Ensuite, et dès 2002, les effets du protocole d'accord de mars 2001 renforceront l'attractivité de la profession infirmière.
Je citerai notamment à cet égard : le relèvement de l'échelon terminal du premier grade ; la réforme de la structure du classement indiciaire intermédiaire de trois à deux grades, qui contribuera à améliorer la promotion à l'intérieur du corps ; l'augmentation de 34 points majorés de l'indice terminal ; enfin, la création d'un corps de débouché de cadre de santé, classé en catégorie A.

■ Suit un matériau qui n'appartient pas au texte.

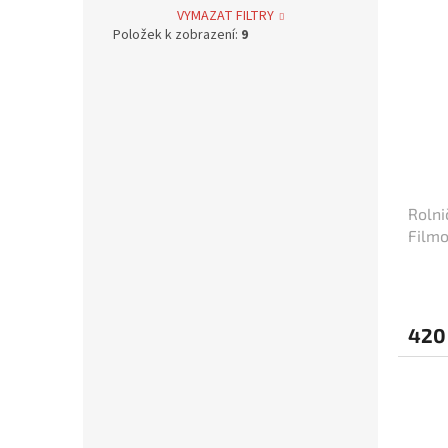
Jan Svěrák
12
VYMAZAT FILTRY
Položek k zobrazení:
9
Alfred Hitchcock
4
Oldřich Lipský
39
Zdeněk Troška
39
Václav Vorlíček
38
Rolni
Filmo
Karel Kachyňa
34
(cca 
Karel Steklý
34
420
Robert Zemeckis
32
Jan Hřebejk
31
Steven Soderbergh
30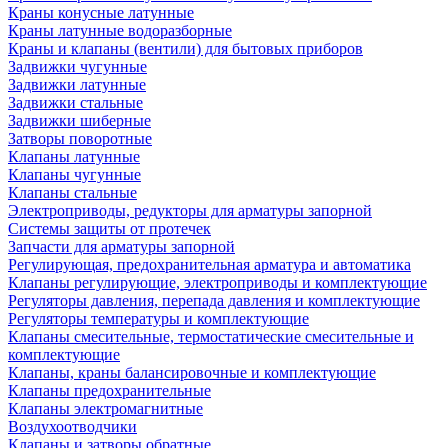
Краны конусные латунные
Краны латунные водоразборные
Краны и клапаны (вентили) для бытовых приборов
Задвижки чугунные
Задвижки латунные
Задвижки стальные
Задвижки шиберные
Затворы поворотные
Клапаны латунные
Клапаны чугунные
Клапаны стальные
Электроприводы, редукторы для арматуры запорной
Системы защиты от протечек
Запчасти для арматуры запорной
Регулирующая, предохранительная арматура и автоматика
Клапаны регулирующие, электроприводы и комплектующие
Регуляторы давления, перепада давления и комплектующие
Регуляторы температуры и комплектующие
Клапаны смесительные, термостатические смесительные и
комплектующие
Клапаны, краны балансировочные и комплектующие
Клапаны предохранительные
Клапаны электромагнитные
Воздухоотводчики
Клапаны и затворы обратные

Des mesures spécifiques concerneront également les étudiants en institut de formation en soins infirmiers. Il s'agit de la revalorisation des bourses d'études de 3,3 %, de l'indemnisation des stages pratiques appliquée sur les trois années de formation et de la prise en charge des frais de déplacements occasionnés pour les stages se trouvant en dehors de la commune où est situé l'institut.
Enfin, deux mesures visent à favoriser le développement du recrutement du personnel infirmier.
La première concerne l'accueil d'infirmiers en provenance de pays membres de la Communauté européenne, espagnols et portugais en particulier. Une expérimentation avec des infirmiers espagnols est en cours dans la région Midi-Pyrénées et est susceptible d'être étendue à d'autres régions dans les mois à venir.
La seconde a trait à l'instauration d'un programme de retour à l'emploi à destination des infirmiers ayant cessé leur activité depuis plus de cinq ans. Leur population est évaluée à 50 000 candidats. La mise en oeuvre de ce programme débutera au dernier trimestre de 2001. Six régions ont été ciblées comme prioritaires, notamment la région Rhône-Alpes.
Les aides-soignantes seront également concernées. Un projet est à l'étude pour renforcer le quota d'entrée aux écoles d'aide-soignant, de façon à ouvrir plus largement la formation aux publics concernés, notamment aux élèves de BEP médico-social. Cette mesure s'appliquerait dès 2002 et aurait un effet rapide compte tenu de la brièveté de la formation : un an.
Par ailleurs, une relance de la promotion professionnelle au sein des établissements est à l'étude.
Vous voyez, monsieur le sénateur, que c'est une stratégie globale que met en oeuvre le Gouvernement pour ramener une partie des étudiants potentiels vers ces professions.
M. Jean-Paul Amoudry. Je demande la parole.
M. le président. La parole est à M. Amoudry.
M. Jean-Paul Amoudry. Monsieur le ministre, j'ose espérer que votre réponse annonce une solution à court terme au problème du recrutement des infirmiers et des aides-soignants. Je n'en suis pourtant pas certain compte tenu du caractère d'urgence et de l'extrême gravité de la situation, qui va très vite devenir carastrophique.
Il faut mettre un terme à l'extrême tension vécue par les chefs d'établissement, confrontés à des responsabilités qui ne sont pas les leurs, par les cadres dirigeants, voire par les élus en charge des CCAS, les centres communaux d'action sociale.
Je souhaite que l'actuelle pénurie de personnel ne se double pas d'une pénurie durable de crédits. Le département que je représente est le seul de la région Rhône-Alpes à devoir créer des capacités importantes d'accueil pour personnes âgées dépendantes. Or, aujourd'hui, la répartition de l'enveloppe régionale ne permet pas de tenir compte de cette nécessité. Je vous remercie de bien vouloir être mon porte-parole auprès de M. le ministre délégué à la santé pour envisager la création d'une enveloppe spécifique correspondant à ces données nouvelles.